Amid the chaos that any night can bring, Butz will handle calls running the gamut from a report that someone ran over a mailbox to a 3-year-old in cardiac arrest.
“We’re the first link of communications,” during emergency situations, Butz said of dispatchers.
National Public Safety Telecommunicators Week is the second week in April, celebrated annually since its inception in 1981 with praise from local police and fire departments who acknowledge the part that 911 dispatchers play in public safety.
And John Butz is one of the people who are a center of calm amid the information whirpool.
Butz, who was born and raised in Trumbull but currently lives in Stratford, has been a dispatcher for Trumbull police for 16 years. He said he started out part-time before transitioning into a full-time position.

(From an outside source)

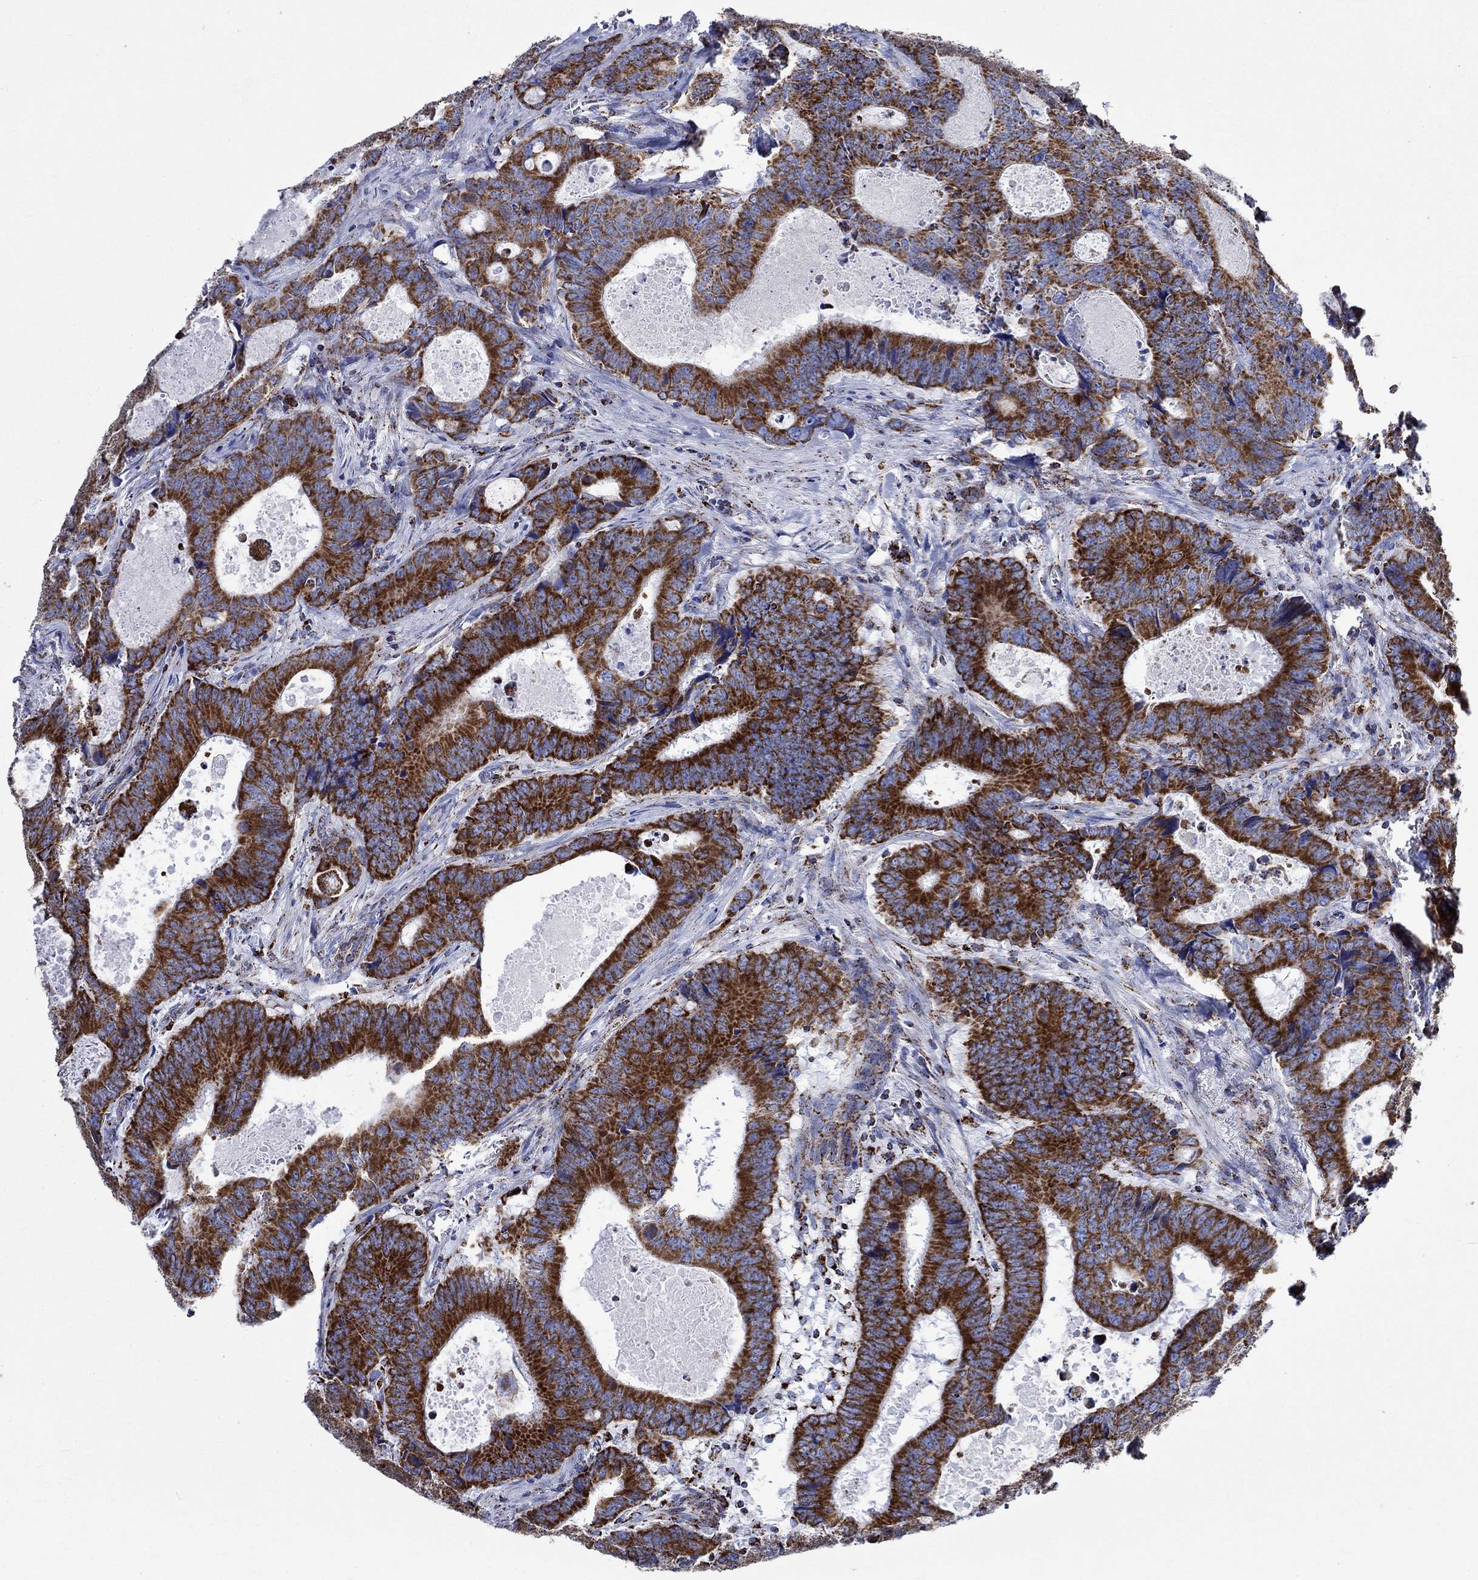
{"staining": {"intensity": "strong", "quantity": ">75%", "location": "cytoplasmic/membranous"}, "tissue": "colorectal cancer", "cell_type": "Tumor cells", "image_type": "cancer", "snomed": [{"axis": "morphology", "description": "Adenocarcinoma, NOS"}, {"axis": "topography", "description": "Colon"}], "caption": "Tumor cells demonstrate high levels of strong cytoplasmic/membranous positivity in about >75% of cells in adenocarcinoma (colorectal).", "gene": "RCE1", "patient": {"sex": "female", "age": 82}}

After his time at the Nichols Volunteer Fire Department in town, Butz decided he wanted to be a dispatcher. At the fire department, Butz worked his way from junior firefighter to chief, a position he held for seven and a half years.
“I did the fire part, but I wanted to get into the dispatch part,” Butz said. “This is just another part of emergency services, another aspect of the job.”
The stations Butz and other dispatchers in Trumbull work at were fully revamped in December 2016. Before then, the department had two stations for dispatchers. Now, it has four.
Each station has a phone hooked up to the Trumbull 911 line, two keyboards and eight monitors. Every monitor provides different services, including the department’s emergency call system, radio transmissions and a system to run warrant checks.
When it comes to being a dispatcher, Butz said, it’s essential to be prepared for anything.
“You never know what’s coming,” he said. “You never know when it’s going to be a busy day or a slow day.”
Dispatchers manage to stay calm even when a caller is in the midst of chaos and under stress because “the emergency’s not here,” Butz said.
And he had some words of advice for people when it comes to calling 911: “Listen to us and answer our questions.”
The department uses CAD — computer aided dispatch — to submit all calls it receives to the human in the works. Butz said that system requires them to fill in answers to questions, including street names and specific details.
“For example, if there’s a suspicious person — do they have a weapon? Do you know what kind of weapon? Those are questions we need to know before we dispatch the call,” he said.
Once the dispatcher has all the answers to the questions, Butz said, they can figure out the right services to send.
“Things can be at zero miles per hour and five minutes from now, it’s at 100 miles per hour,” Butz said. “Sometimes, you can go a while without a call and other times you can have 20 calls in 10 minutes.”